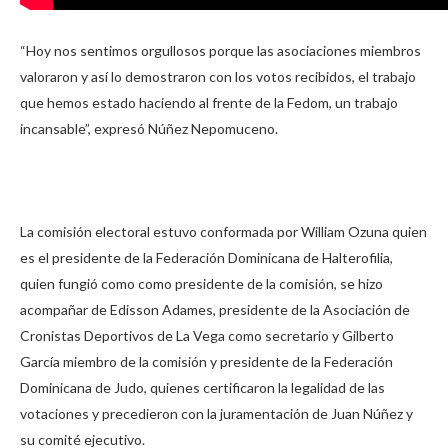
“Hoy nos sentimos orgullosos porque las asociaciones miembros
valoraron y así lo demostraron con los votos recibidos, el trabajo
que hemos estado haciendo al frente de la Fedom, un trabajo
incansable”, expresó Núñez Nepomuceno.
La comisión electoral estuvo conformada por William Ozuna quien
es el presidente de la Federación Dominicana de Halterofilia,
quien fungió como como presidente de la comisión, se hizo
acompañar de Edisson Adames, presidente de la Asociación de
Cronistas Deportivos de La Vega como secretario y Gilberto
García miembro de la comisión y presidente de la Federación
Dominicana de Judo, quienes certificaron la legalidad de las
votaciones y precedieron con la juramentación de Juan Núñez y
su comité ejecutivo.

• _WHAT IS NEEDED_
Drop every image, please, and write out the data above exactly as shown.

• _TASK RESPONSE_
“Hoy nos sentimos orgullosos porque las asociaciones miembros
valoraron y así lo demostraron con los votos recibidos, el trabajo
que hemos estado haciendo al frente de la Fedom, un trabajo
incansable”, expresó Núñez Nepomuceno.
La comisión electoral estuvo conformada por William Ozuna quien
es el presidente de la Federación Dominicana de Halterofilia,
quien fungió como como presidente de la comisión, se hizo
acompañar de Edisson Adames, presidente de la Asociación de
Cronistas Deportivos de La Vega como secretario y Gilberto
García miembro de la comisión y presidente de la Federación
Dominicana de Judo, quienes certificaron la legalidad de las
votaciones y precedieron con la juramentación de Juan Núñez y
su comité ejecutivo.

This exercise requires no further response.